The increase in labor productivity and the development of the conscious, personal initiative of the workers on behalf of the economic upswing in the Soviet Occupation Zone currently constitute the main connecting link in the system of national economy and the key to solving all other economic problems.

I order:

1. That all Länder governments and German administrative organs, directors of enterprises and factories, directors of mines, the railway, and other enterprises base their activity on measures that will improve the work of the manufacturing enterprises and the transportation system, increase labor productivity and combat slackers, and improve the living situation of workers and salaried employees in industry and the transportation system, for which purpose all local resources and possibilities should be identified and utilized.

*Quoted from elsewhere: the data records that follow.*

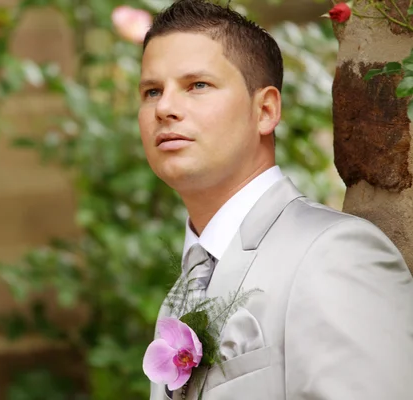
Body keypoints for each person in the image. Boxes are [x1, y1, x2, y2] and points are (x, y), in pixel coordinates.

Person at [137, 0, 413, 399]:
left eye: (197, 85)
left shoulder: (335, 254)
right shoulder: (180, 296)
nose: (164, 108)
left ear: (265, 110)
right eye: (151, 91)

I call upon all anti-Fascist parties, unions, and works councils, as well as all other public organizations and the democratic press, to support the administrative organs and enterprise leaderships in carrying out these exceedingly important tasks, so that a general labor upswing in the Soviet Occupation Zone may be achieved in order to develop the peace economy and raise the living standard of the population.

[ . . . ]

4. The application of piece and rate wages to raise labor productivity and boost workers’ wages must be expanded, especially in ore mining, in the coal and metals industry, in machine building, in the electrotechnical industry, and in the railway transportation sector. The calculation of piece rate wages is to be based on the minimum wages guaranteed in the collective labor contracts.

5. The wage rates in the textile and clothing industry must be reviewed, and lower rates for women’s work should be abolished in accordance with the principle laid down in the Soviet Occupation Zone: “Equal pay for equal work,”

[ . . . ]

9. To improve the diet of workers and salaried employees in the enterprises of the leading industrial sectors and the transportation sector, one warm meal a day should be introduced beginning November 1, 1947, over and above the rations procured via the main ration cards; for highly qualified workers of the leading enterprises, for workers in labor that is physically demanding and harmful to health, as well as for engineers and technicians, according to the norms for warm meals of the first group; for the other workers and salaried employees of these enterprises, according to the norms for warm meals of the second group.

[ . . . ]

Provisions should be made so that enterprises that, through their own fault, systematically fail to fulfill their production plan and do not endeavor to improve their work can be temporarily excluded from additional warm food provisions at the suggestion of the Länder governments and following confirmation by the relevant organs of the SMA.

10. The workers and salaried employees of the leading enterprises of the Soviet Occupation Zone shall be preferentially supplied with industrial goods, whereby the qualitative performance of these enterprises is to be taken into consideration.

Beginning in the fourth quarter of 1947, the state governments must free up – from the funds for state needs – cloths, clothing, shoes, and coal to be sold on ration coupons that are issued in enterprises. The works councils and the union organizations, in agreement with the enterprise leaders, will issue the ration coupons for industrial goods primarily for good production performance.

[ . . . ]



Source: Dokumente aus den Jahren 1945-1949. Um ein antifaschistisch-demokratisches Deutschland [Documents from the Years 1945-1949. For an Anti-Faschist, Democratic Germany]. East Berlin, 1968, p. 504ff; reprinted in Christoph Kleßmann, Die doppelte Staatsgründung. Deutsche Geschichte 1945-1955 [The Founding of Two German States: German History, 1945-1955]. Göttingen: Vandenhoeck & Ruprecht, 1986, pp. 509-10.